• **Explore the material**
**A.** From the sentence beginning "She finished sixteenth" in the text about Clova Court below, list each championship named along with the place she finished.
**B.** Rewrite the text about Clova Court below starting at "Clova E. Court" and ending at "1998 Commonwealth Games.", using "the United Kingdom" in place of "Great Britain".
**C.** Based on the text about Clova Court below, decide whether each statement is true, answering yes or no and quoting the words that decide it: (i) Court was born in Saint Catherine Parish, Jamaica. (ii) Court finished the race in the final at the 1994 Commonwealth Games. (iii) Court set her personal best hurdles time in Helsinki.

• **Exercise text**
......
Clova E. Court (née Cameron; born 10 February 1960) is a retired English athlete, who competed mainly in the heptathlon and the 100 metres hurdles. She represented Great Britain in the heptathlon at the 1992 Olympic Games in Barcelona. She won a record five AAA Championships heptathlon tiles, and also won the 1994 AAAs Championship 100 metres hurdles title, defeating Sally Gunnell.

Career
Born in Saint Catherine Parish, Jamaica, Court competed for Great Britain at several major championships during the 1990s. Her first individual international vest was at the age of 30. She finished sixteenth at the 1991 World Championships with a personal best score of 6022 points, ninth at the 1992 European Indoor Championships, nineteenth at the 1992 Summer Olympics and eighth at the 1998 Commonwealth Games.

Court also competed in hurdling, and reached the semifinals at the 1993 World Indoor Championships and the 1993 World Championships. Her personal best time was 13.04 seconds, achieved at the 1994 European Championships in Helsinki. She made the final at the 1994 Commonwealth Games, but did not finish the race. In all, Court competed in 12 major events, on two occasions doubling up in both the heptathlon and 100m hurdles, and five European cups.
......
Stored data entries
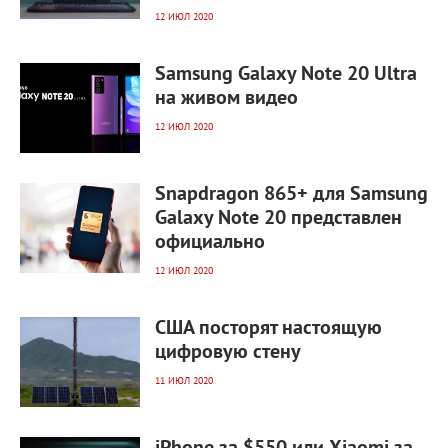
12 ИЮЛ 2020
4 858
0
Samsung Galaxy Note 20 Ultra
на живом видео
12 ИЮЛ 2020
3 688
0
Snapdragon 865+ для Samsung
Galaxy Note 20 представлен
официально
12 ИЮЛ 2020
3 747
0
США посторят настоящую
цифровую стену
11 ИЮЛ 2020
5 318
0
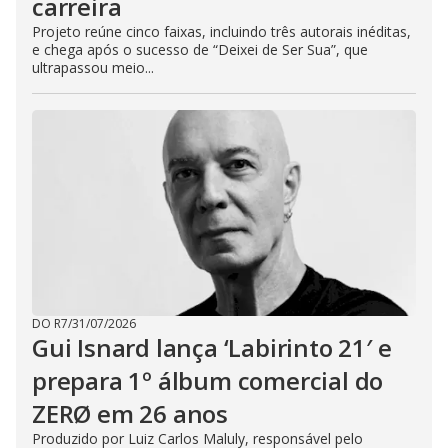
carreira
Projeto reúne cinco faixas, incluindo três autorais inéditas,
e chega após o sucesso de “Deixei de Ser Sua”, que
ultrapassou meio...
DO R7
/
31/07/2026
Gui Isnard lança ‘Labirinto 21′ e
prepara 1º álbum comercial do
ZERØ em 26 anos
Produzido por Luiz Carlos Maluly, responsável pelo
......
• **Answers for this exercise**
**A.**
1991 World Championships: sixteenth
1992 European Indoor Championships: ninth
1992 Summer Olympics: nineteenth
1998 Commonwealth Games: eighth

**B.**
Clova E. Court (née Cameron; born 10 February 1960) is a retired English athlete, who competed mainly in the heptathlon and the 100 metres hurdles. She represented the United Kingdom in the heptathlon at the 1992 Olympic Games in Barcelona. She won a record five AAA Championships heptathlon tiles, and also won the 1994 AAAs Championship 100 metres hurdles title, defeating Sally Gunnell.

Career
Born in Saint Catherine Parish, Jamaica, Court competed for the United Kingdom at several major championships during the 1990s. Her first individual international vest was at the age of 30. She finished sixteenth at the 1991 World Championships with a personal best score of 6022 points, ninth at the 1992 European Indoor Championships, nineteenth at the 1992 Summer Olympics and eighth at the 1998 Commonwealth Games.

**C.**
(i) Yes: "Born in Saint Catherine Parish, Jamaica"
(ii) No: "She made the final at the 1994 Commonwealth Games, but did not finish the race."
(iii) Yes: "Her personal best time was 13.04 seconds, achieved at the 1994 European Championships in Helsinki."